Maintenant Dupieux fait rimer ses univers absurdes avec un talent sidérant, quelque soit la « paresse » dont il se targue. Il ne cherche plus à les justifier par des mises en abyme ou des analyses ironiques comme dans Rubber, tout en ayant passé le cap du brouillon, certes avec sa part de génie, propre à Steak. Maintenant, l’auteur opère un contrôle serré sur son système, tout en validant son irréalité, sans la souligner, ce qui est du plus bel effet : comme ses personnages il évolue dans un monde tout à fait naturel. Nous sommes plongés dans une aberrante normalité, sans fausse distance faisant guise de commentaire.

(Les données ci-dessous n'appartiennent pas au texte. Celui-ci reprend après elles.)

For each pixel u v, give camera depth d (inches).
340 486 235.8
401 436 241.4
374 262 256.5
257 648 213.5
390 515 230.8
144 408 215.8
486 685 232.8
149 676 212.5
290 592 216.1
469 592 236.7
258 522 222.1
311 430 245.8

En 2012 Wrong est une réussite mais incomplète, encore un peu otage de la torpeur de son univers insolite. La même année, Dupieux présente un nouveau court, Wrong Cops, chapter 1 : Monday. Au lieu de réaliser les six opus manquants d’une hypothétique collection, il opte pour le long-métrage ; cela donne Wrong Cops en 2014, intégrant le court avec ses seize premières minutes. Le résultat est déconcertant et hilarant. On se balade dans une réalité parallèle a-priori aux portes de l’enfer, caractérisée par une absence d’illusions totale.
Le monde des Wrong Cops est un territoire où le nihilisme a gagné depuis longtemps : il est tellement installé qu’il n’y a plus ni rêves ni cauchemars. Par conséquent, il n’y a de déraillements : ce monde est déraillé. Alors Dupieux le filme avec le sérieux absolu qui lui convient, dépassant la prise de conscience de la farce pour l’accepter comme un illuminé stoïque et décontracté. Il n’y a pas de sincérité, il s’agit de vérité totale : tout est normal et limpide, un ‘premier degré’ sans contenu a été intronisé par la Nature et il a tout enveloppé.
Lorsque l’officier Rough présente son morceau à son producteur, celui-ci croit faire face à une espèce de troll tout à fait lucide, ce qui serait dans un monde si absurde la seule possibilité façon d’exister avec distance. Mais ces gens sont WTF et grotesques par nature : il n’y a aucune sophistication, pas de déguisement de leur part, que ce soit physiquement ou dans l’esprit. Pour autant il n’y a pas d’ennemi manifeste, c’est la réalité qui est dingue : alors on suit le flux de la normalité, éventuellement comme un cinglé individualiste, ou bien on est morose et perplexe comme Judor ou Manson.
Il y a des manques tout de même, une gaucherie que n’avait pas Wrong : ainsi, cette intervention impromptue d’une tétraplégique dont le seul intérêt sera de lâcher une vanne sur l’infirmité. Cependant le film ne s’enlise jamais et regorge de moments très drôles : à l’hôtel avec Michael, le partage du morceau de Judor, l’enterrement où Sam Neill fait son apparition. Les personnages frôlent tous la perfection, les gimmicks sont excellentes, y compris cette musique « de porcs ». Wrong Cops laisse une abondance de ces petits éléments et ces punchline donnant envie d’y revenir, ce qui manquait justement à Wrong.
Enfin Dupieux réunit un casting brillant, avec à nouveau son ami Eric Judor, mais aussi Marilyn Manson en espèce d’ado dépressif et plusieurs comédiens humoristes américains aux registres relativement insolites. Ce Wrong Cops inspire de grands espoirs pour la suite, même si le casting du projet sur lequel Dupieux enchaîne directement (Reality pour 2015) semble inadéquat.